Your objective: In the text "Rehearsing the Interview," what do the young men at the camp help run?

Text passage:
* * * * *

Rehearsing the Interview


I never know what to expect when I visit one of my young men at the Youth Authority camp. They have busy lives, and have a lot on their mind. What I might plan to do isn’t what is going to happen. It’s my job just to listen and just show up. What we do with our time together is their choice.

“Jack” usually wants to talk about his work outside, sorting and delivering shrubs for the estuary and streambank restoration work they do for the state department of forestry and other agencies. These young men help run the largest native plant nursery on the Oregon coast, and their efforts have helped restore salmon habitat for hundreds of miles of streams. We all benefit from their hard work, but they seldom receive any credit.

Today, though, he sits down at our table, looking neat and professional in his dress shirt and fancy tie. His pressed black pants complete his new look.

“I’m doing a job interview today,” he grins. “Part of our class on getting ready to enter the work force.”

He’s fidgeting with his tie, not knowing what to do with his hands.
“I’ve always bombed a job interview,” he said.

* * * * *

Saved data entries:
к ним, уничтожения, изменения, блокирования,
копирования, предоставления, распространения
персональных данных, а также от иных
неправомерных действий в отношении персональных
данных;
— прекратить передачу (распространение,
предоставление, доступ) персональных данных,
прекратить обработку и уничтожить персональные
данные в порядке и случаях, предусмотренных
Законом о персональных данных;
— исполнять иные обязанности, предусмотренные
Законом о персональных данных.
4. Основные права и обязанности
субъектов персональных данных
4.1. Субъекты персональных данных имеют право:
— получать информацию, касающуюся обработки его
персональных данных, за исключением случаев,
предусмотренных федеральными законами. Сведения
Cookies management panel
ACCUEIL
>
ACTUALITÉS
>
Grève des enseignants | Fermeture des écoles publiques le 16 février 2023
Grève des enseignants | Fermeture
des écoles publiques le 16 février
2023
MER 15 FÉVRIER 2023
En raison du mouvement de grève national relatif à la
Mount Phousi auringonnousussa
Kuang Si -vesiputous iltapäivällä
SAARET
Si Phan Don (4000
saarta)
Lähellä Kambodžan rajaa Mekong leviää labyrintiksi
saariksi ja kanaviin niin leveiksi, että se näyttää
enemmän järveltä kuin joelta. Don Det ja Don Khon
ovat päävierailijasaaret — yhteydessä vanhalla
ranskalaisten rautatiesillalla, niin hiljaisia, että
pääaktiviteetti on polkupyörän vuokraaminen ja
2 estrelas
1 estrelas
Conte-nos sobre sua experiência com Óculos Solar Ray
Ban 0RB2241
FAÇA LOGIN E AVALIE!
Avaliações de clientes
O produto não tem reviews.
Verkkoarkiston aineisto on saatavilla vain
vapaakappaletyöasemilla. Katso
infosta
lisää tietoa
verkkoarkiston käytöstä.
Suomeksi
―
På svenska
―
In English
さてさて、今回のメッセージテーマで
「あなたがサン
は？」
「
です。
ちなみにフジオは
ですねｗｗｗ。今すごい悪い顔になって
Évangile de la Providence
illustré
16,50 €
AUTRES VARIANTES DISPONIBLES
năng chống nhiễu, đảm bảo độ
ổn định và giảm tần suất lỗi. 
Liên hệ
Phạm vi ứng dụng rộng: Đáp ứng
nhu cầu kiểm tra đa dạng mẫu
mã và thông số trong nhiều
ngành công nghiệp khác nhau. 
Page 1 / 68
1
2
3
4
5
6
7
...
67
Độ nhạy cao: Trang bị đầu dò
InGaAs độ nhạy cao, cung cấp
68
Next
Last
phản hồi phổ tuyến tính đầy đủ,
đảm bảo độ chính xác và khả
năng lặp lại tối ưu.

* * * * *

Response to this task: They help run the largest native plant nursery on the Oregon coast.